-- ENTRIES SHOWN --
● ● ●

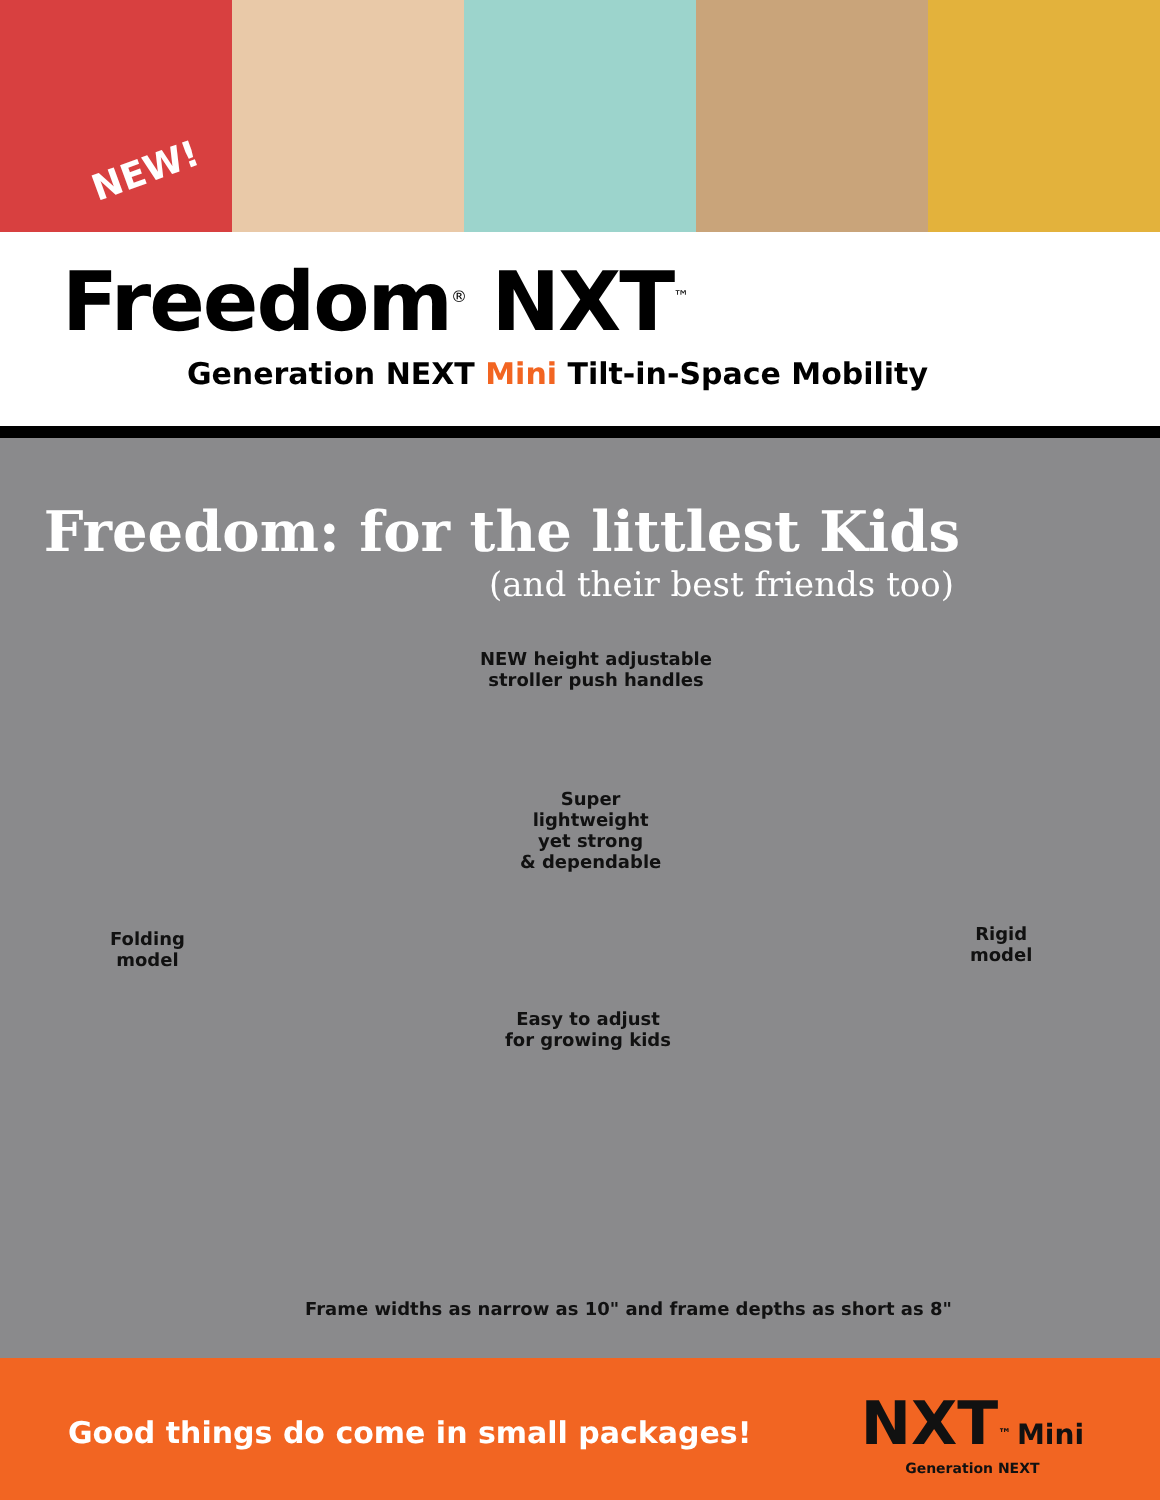NEW!
Freedom<sup>®</sup> NXT<sup>™</sup>
Generation NEXT Mini Tilt-in-Space Mobility
Freedom: for the littlest Kids
(and their best friends too)
NEW height adjustable
stroller push handles
Super
lightweight
yet strong
& dependable
Folding
model
Rigid
model
Easy to adjust
for growing kids
Frame widths as narrow as 10" and frame depths as short as 8"
Good things do come in small packages!
NXT<sup>™</sup> Mini
Generation NEXT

● ● ●

Output the lines from the one with "stroller push handles" through the end of the records above, exactly, including both ends, and nothing besides.

-- YOUR RESPONSE --
stroller push handles
Super
lightweight
yet strong
& dependable
Folding
model
Rigid
model
Easy to adjust
for growing kids
Frame widths as narrow as 10" and frame depths as short as 8"
Good things do come in small packages!
NXT<sup>™</sup> Mini
Generation NEXT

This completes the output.